Records from a data collection:
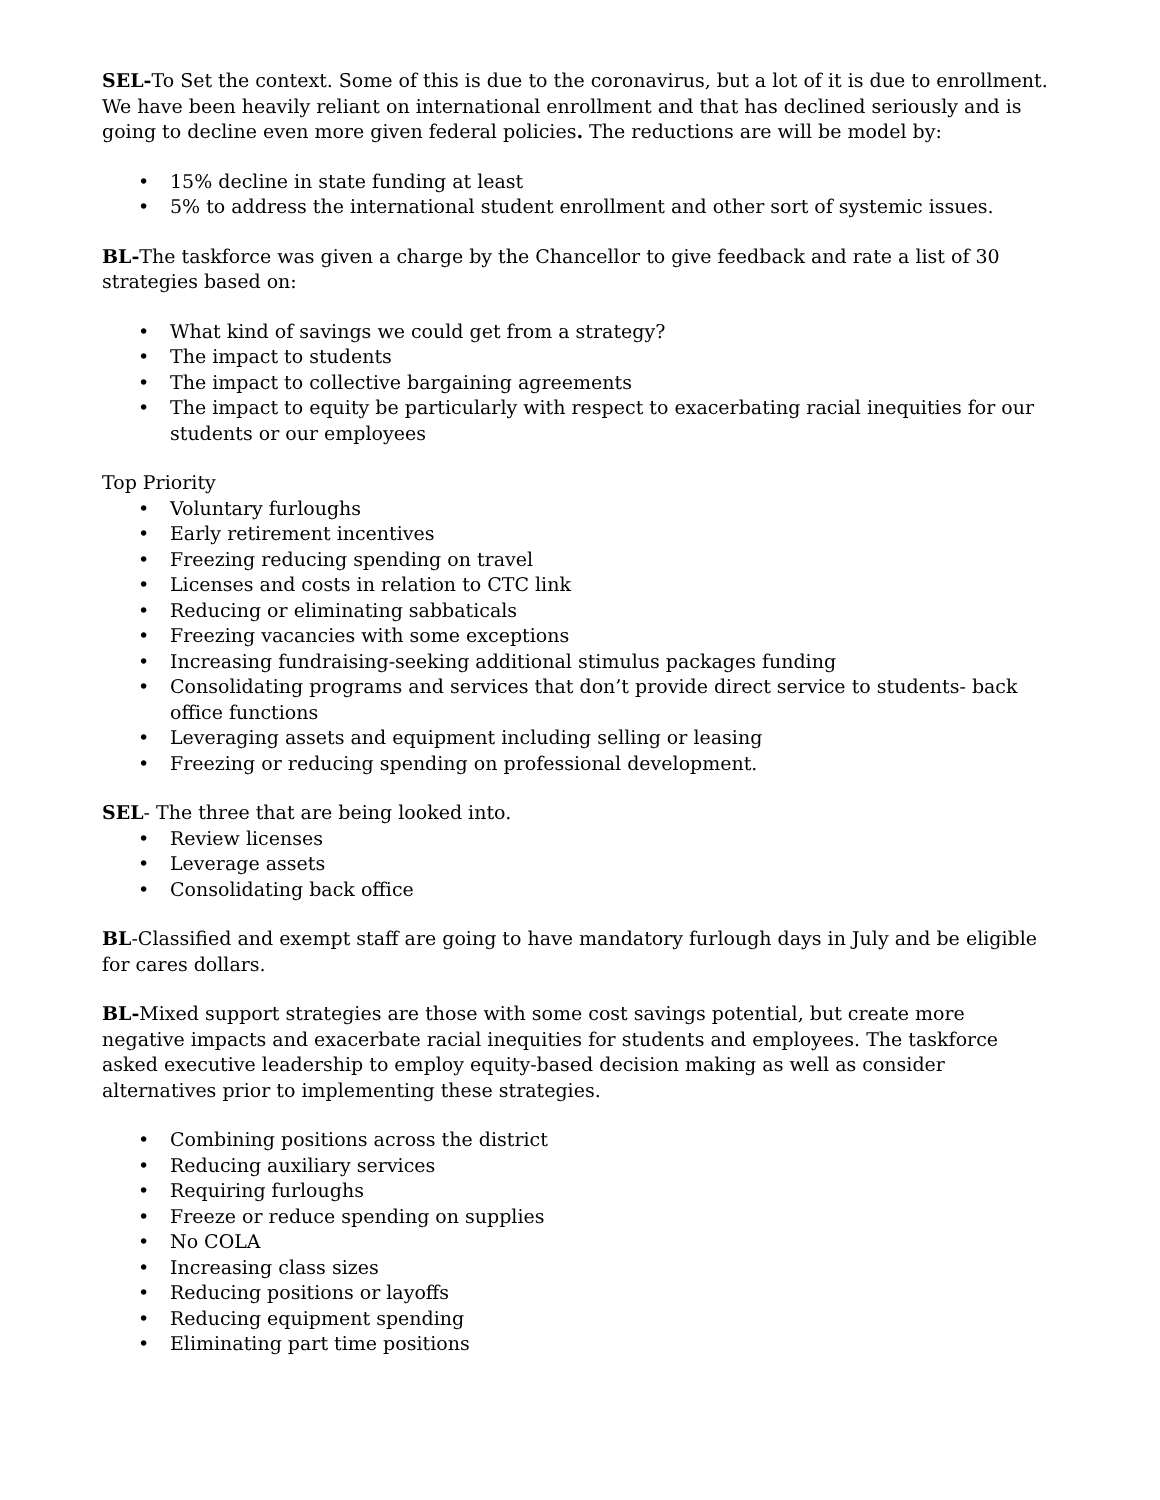SEL-To Set the context. Some of this is due to the coronavirus, but a lot of it is due to enrollment. We have been heavily reliant on international enrollment and that has declined seriously and is going to decline even more given federal policies. The reductions are will be model by:
• 15% decline in state funding at least
• 5% to address the international student enrollment and other sort of systemic issues.
BL-The taskforce was given a charge by the Chancellor to give feedback and rate a list of 30 strategies based on:
• What kind of savings we could get from a strategy?
• The impact to students
• The impact to collective bargaining agreements
• The impact to equity be particularly with respect to exacerbating racial inequities for our students or our employees
Top Priority
• Voluntary furloughs
• Early retirement incentives
• Freezing reducing spending on travel
• Licenses and costs in relation to CTC link
• Reducing or eliminating sabbaticals
• Freezing vacancies with some exceptions
• Increasing fundraising-seeking additional stimulus packages funding
• Consolidating programs and services that don’t provide direct service to students- back office functions
• Leveraging assets and equipment including selling or leasing
• Freezing or reducing spending on professional development.
SEL- The three that are being looked into.
• Review licenses
• Leverage assets
• Consolidating back office
BL-Classified and exempt staff are going to have mandatory furlough days in July and be eligible for cares dollars.
BL-Mixed support strategies are those with some cost savings potential, but create more negative impacts and exacerbate racial inequities for students and employees. The taskforce asked executive leadership to employ equity-based decision making as well as consider alternatives prior to implementing these strategies.
• Combining positions across the district
• Reducing auxiliary services
• Requiring furloughs
• Freeze or reduce spending on supplies
• No COLA
• Increasing class sizes
• Reducing positions or layoffs
• Reducing equipment spending
• Eliminating part time positions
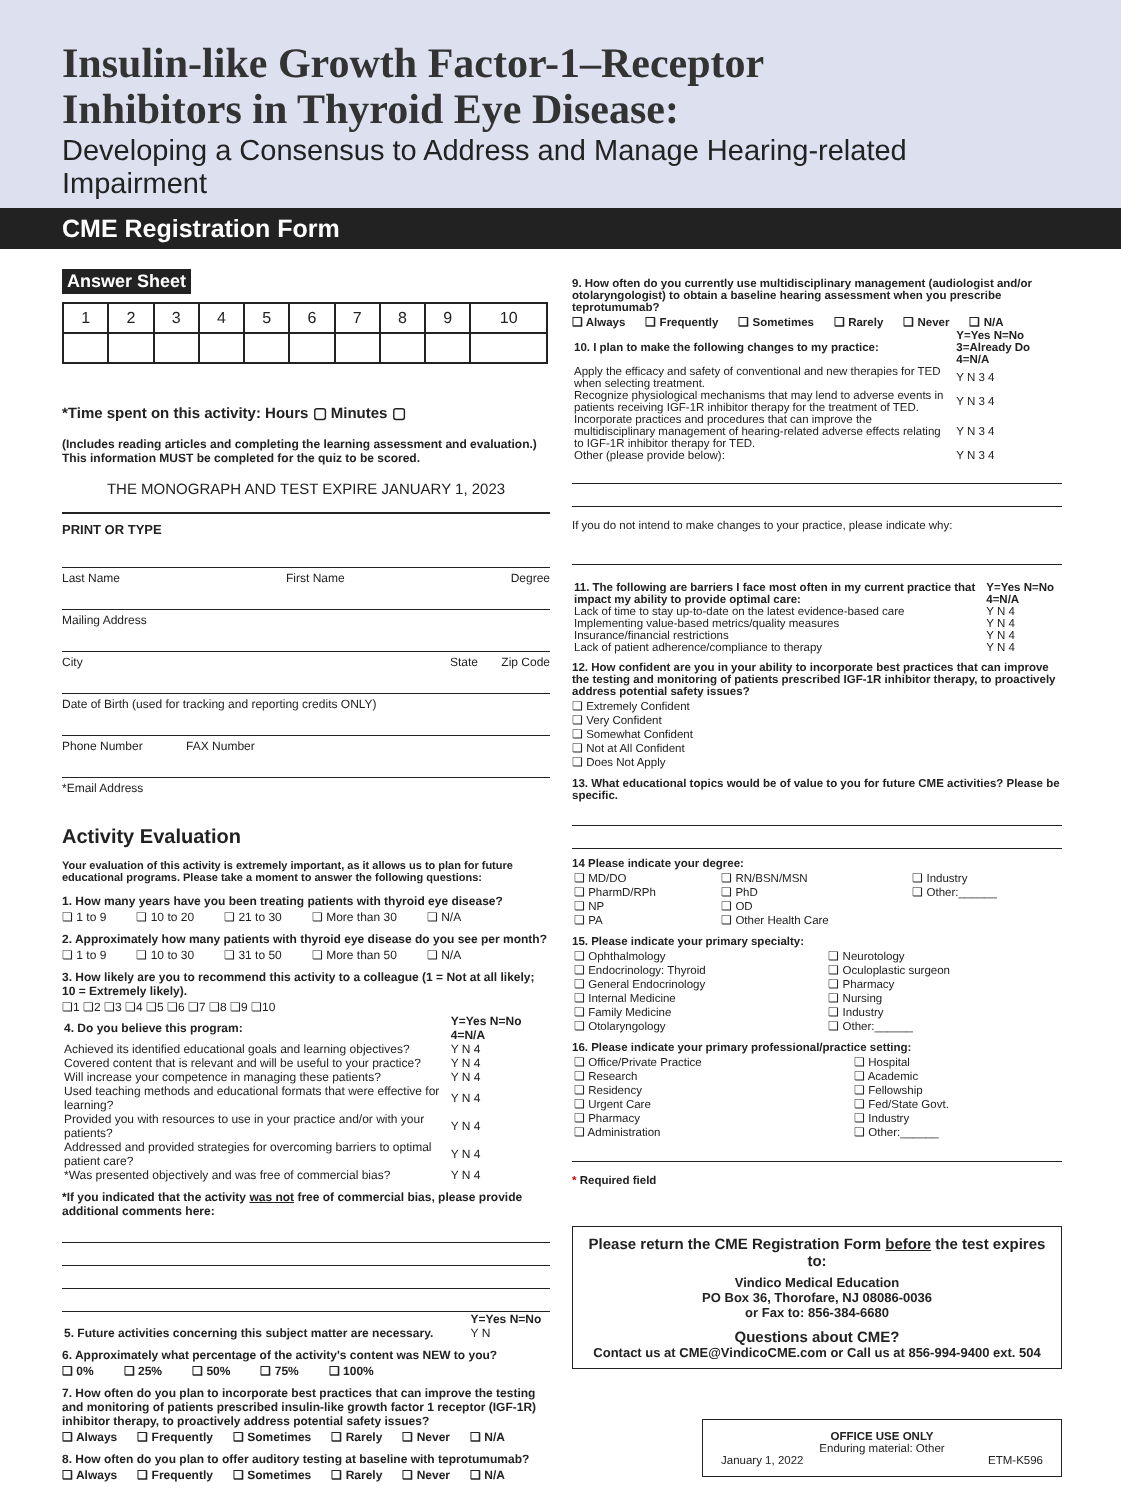Insulin-like Growth Factor-1–Receptor
Inhibitors in Thyroid Eye Disease:
Developing a Consensus to Address and Manage Hearing-related Impairment
CME Registration Form
Answer Sheet
| 1 | 2 | 3 | 4 | 5 | 6 | 7 | 8 | 9 | 10 |
*Time spent on this activity: Hours ▢ Minutes ▢
(Includes reading articles and completing the learning assessment and evaluation.) This information MUST be completed for the quiz to be scored.
THE MONOGRAPH AND TEST EXPIRE JANUARY 1, 2023
PRINT OR TYPE
Last Name First Name Degree
Mailing Address
City State Zip Code
Date of Birth (used for tracking and reporting credits ONLY)
Phone Number FAX Number
*Email Address
Activity Evaluation
Your evaluation of this activity is extremely important, as it allows us to plan for future educational programs. Please take a moment to answer the following questions:
1. How many years have you been treating patients with thyroid eye disease?
❏ 1 to 9 ❏ 10 to 20 ❏ 21 to 30 ❏ More than 30 ❏ N/A
2. Approximately how many patients with thyroid eye disease do you see per month?
❏ 1 to 9 ❏ 10 to 30 ❏ 31 to 50 ❏ More than 50 ❏ N/A
3. How likely are you to recommend this activity to a colleague (1 = Not at all likely; 10 = Extremely likely).
❏1 ❏2 ❏3 ❏4 ❏5 ❏6 ❏7 ❏8 ❏9 ❏10
| 4. Do you believe this program: | Y=Yes N=No 4=N/A |
| Achieved its identified educational goals and learning objectives? | Y N 4 |
| Covered content that is relevant and will be useful to your practice? | Y N 4 |
| Will increase your competence in managing these patients? | Y N 4 |
| Used teaching methods and educational formats that were effective for learning? | Y N 4 |
| Provided you with resources to use in your practice and/or with your patients? | Y N 4 |
| Addressed and provided strategies for overcoming barriers to optimal patient care? | Y N 4 |
| *Was presented objectively and was free of commercial bias? | Y N 4 |
*If you indicated that the activity was not free of commercial bias, please provide additional comments here:
| | Y=Yes N=No |
| 5. Future activities concerning this subject matter are necessary. | Y N |
6. Approximately what percentage of the activity's content was NEW to you?
❏ 0% ❏ 25% ❏ 50% ❏ 75% ❏ 100%
7. How often do you plan to incorporate best practices that can improve the testing and monitoring of patients prescribed insulin-like growth factor 1 receptor (IGF-1R) inhibitor therapy, to proactively address potential safety issues?
❏ Always ❏ Frequently ❏ Sometimes ❏ Rarely ❏ Never ❏ N/A
8. How often do you plan to offer auditory testing at baseline with teprotumumab?
❏ Always ❏ Frequently ❏ Sometimes ❏ Rarely ❏ Never ❏ N/A
9. How often do you currently use multidisciplinary management (audiologist and/or otolaryngologist) to obtain a baseline hearing assessment when you prescribe teprotumumab?
❏ Always ❏ Frequently ❏ Sometimes ❏ Rarely ❏ Never ❏ N/A
| 10. I plan to make the following changes to my practice: | Y=Yes N=No 3=Already Do 4=N/A |
| Apply the efficacy and safety of conventional and new therapies for TED when selecting treatment. | Y N 3 4 |
| Recognize physiological mechanisms that may lend to adverse events in patients receiving IGF-1R inhibitor therapy for the treatment of TED. | Y N 3 4 |
| Incorporate practices and procedures that can improve the multidisciplinary management of hearing-related adverse effects relating to IGF-1R inhibitor therapy for TED. | Y N 3 4 |
| Other (please provide below): | Y N 3 4 |
If you do not intend to make changes to your practice, please indicate why:
| 11. The following are barriers I face most often in my current practice that impact my ability to provide optimal care: | Y=Yes N=No 4=N/A |
| Lack of time to stay up-to-date on the latest evidence-based care | Y N 4 |
| Implementing value-based metrics/quality measures | Y N 4 |
| Insurance/financial restrictions | Y N 4 |
| Lack of patient adherence/compliance to therapy | Y N 4 |
12. How confident are you in your ability to incorporate best practices that can improve the testing and monitoring of patients prescribed IGF-1R inhibitor therapy, to proactively address potential safety issues?
❏ Extremely Confident
❏ Very Confident
❏ Somewhat Confident
❏ Not at All Confident
❏ Does Not Apply
13. What educational topics would be of value to you for future CME activities? Please be specific.
14 Please indicate your degree:
| ❏ MD/DO | ❏ RN/BSN/MSN | ❏ Industry |
| ❏ PharmD/RPh | ❏ PhD | ❏ Other:______ |
| ❏ NP | ❏ OD | |
| ❏ PA | ❏ Other Health Care | |
15. Please indicate your primary specialty:
| ❏ Ophthalmology | ❏ Neurotology |
| ❏ Endocrinology: Thyroid | ❏ Oculoplastic surgeon |
| ❏ General Endocrinology | ❏ Pharmacy |
| ❏ Internal Medicine | ❏ Nursing |
| ❏ Family Medicine | ❏ Industry |
| ❏ Otolaryngology | ❏ Other:______ |
16. Please indicate your primary professional/practice setting:
| ❏ Office/Private Practice | ❏ Hospital |
| ❏ Research | ❏ Academic |
| ❏ Residency | ❏ Fellowship |
| ❏ Urgent Care | ❏ Fed/State Govt. |
| ❏ Pharmacy | ❏ Industry |
| ❏ Administration | ❏ Other:______ |
* Required field
Please return the CME Registration Form before the test expires to:
Vindico Medical Education
PO Box 36, Thorofare, NJ 08086-0036
or Fax to: 856-384-6680
Questions about CME?
Contact us at CME@VindicoCME.com or Call us at 856-994-9400 ext. 504
OFFICE USE ONLY
Enduring material: Other
January 1, 2022 ETM-K596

TASK OBJECTIVE:
Looking at the records above, which lines contain "Endocrinology"? Copy those lines.

OUTPUT:
| ❏ Endocrinology: Thyroid | ❏ Oculoplastic surgeon |
| ❏ General Endocrinology | ❏ Pharmacy |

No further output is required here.